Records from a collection

╭──

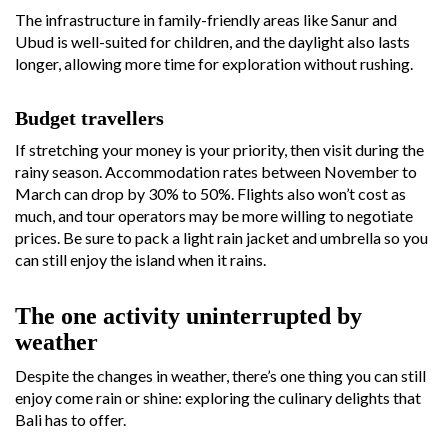
The infrastructure in family-friendly areas like Sanur and
Ubud is well-suited for children, and the daylight also lasts
longer, allowing more time for exploration without rushing.
Budget travellers
If stretching your money is your priority, then visit during the
rainy season. Accommodation rates between November to
March can drop by 30% to 50%. Flights also won’t cost as
much, and tour operators may be more willing to negotiate
prices. Be sure to pack a light rain jacket and umbrella so you
can still enjoy the island when it rains.
The one activity uninterrupted by
weather
Despite the changes in weather, there’s one thing you can still
enjoy come rain or shine: exploring the culinary delights that
Bali has to offer.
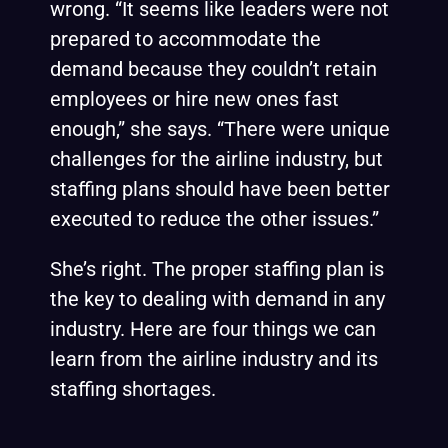
wrong. “It seems like leaders were not
prepared to accommodate the
demand because they couldn’t retain
employees or hire new ones fast
enough,” she says. “There were unique
challenges for the airline industry, but
staffing plans should have been better
executed to reduce the other issues.”
She’s right. The proper staffing plan is
the key to dealing with demand in any
industry. Here are four things we can
learn from the airline industry and its
staffing shortages.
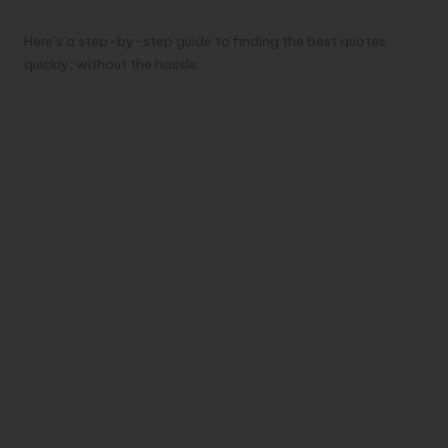
Minutes
Here’s a step-by-step guide to finding the best quotes
quickly, without the hassle:
Step 1: Choose a Reliable Website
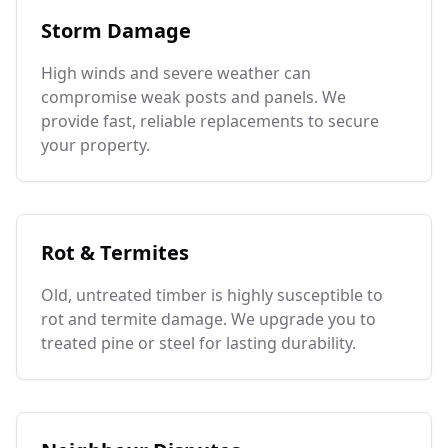
Storm Damage
High winds and severe weather can
compromise weak posts and panels. We
provide fast, reliable replacements to secure
your property.
Rot & Termites
Old, untreated timber is highly susceptible to
rot and termite damage. We upgrade you to
treated pine or steel for lasting durability.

╰──

TASK TO CARRY OUT: Copy every line exactly, from the opening line of the entries down to the line holding "If stretching your", and keep the pictures out.

SOLUTION:
The infrastructure in family-friendly areas like Sanur and
Ubud is well-suited for children, and the daylight also lasts
longer, allowing more time for exploration without rushing.
Budget travellers
If stretching your money is your priority, then visit during the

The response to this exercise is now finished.